Utah Gov. Spencer Cox referred to Love as a “true friend.”

“Her legacy of service inspired all who knew her,” Cox said in a statement. “We pray for her family and mourn with them.”

Love entered politics in 2003 after winning a seat on the city council in Saratoga Springs, a growing community about 30 miles south of Salt Lake City. She later became the city’s mayor.

In 2012, Love narrowly lost a bid for the House against the Democratic incumbent, former Rep. Jim Matheson, in a district that covers a string of Salt Lake City suburbs.

She ran again two years later and defeated first-time candidate Doug Owens by about 7,500 votes.

Love didn’t emphasize her race during her campaigns, but she acknowledged the significance of her election after her 2014 victory. She said her win defied naysayers who had suggested that a Black, Republican, Mormon woman couldn’t win a congressional seat in overwhelmingly White Utah.

She was briefly considered a rising star within the GOP and she kept her distance from President Trump, who was unpopular with many Utah voters, while he was running for president ahead of the 2016 election.

In 2016, facing reelection and following the release of a 2005 recording in which Mr. Trump made lewd comments about groping women, Love skipped the Republican National Convention and released a statement saying definitively that she would not vote for Mr. Trump. She instead endorsed Texas Sen. Ted Cruz in the GOP race, but he dropped out months later.

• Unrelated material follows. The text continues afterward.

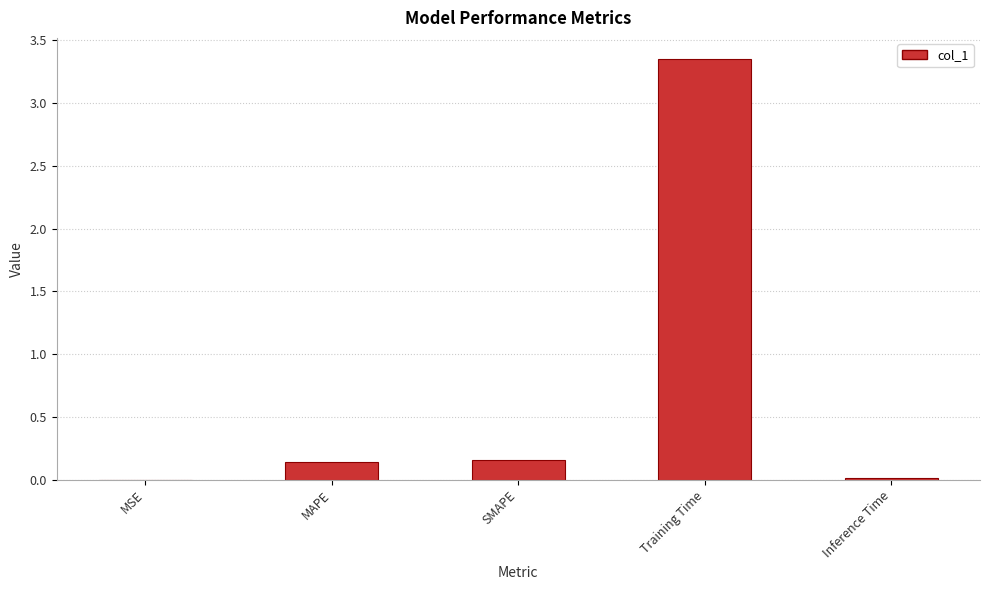

Between Training Time and MAPE, which is larger?

Training Time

While seeking a third term in 2018, Love tried to separate herself from Mr. Trump on trade and immigration while still backing her party’s positions on tax cuts. Despite Republican voters outnumbering Democrats by a nearly three-to-one margin in her district, though, she lost by fewer than 700 votes to former Salt Lake City Mayor Ben McAdams, a Democrat.

Mr. Trump called out Love by name in a news conference the morning after she lost, where he also bashed other Republicans who didn’t fully embrace him.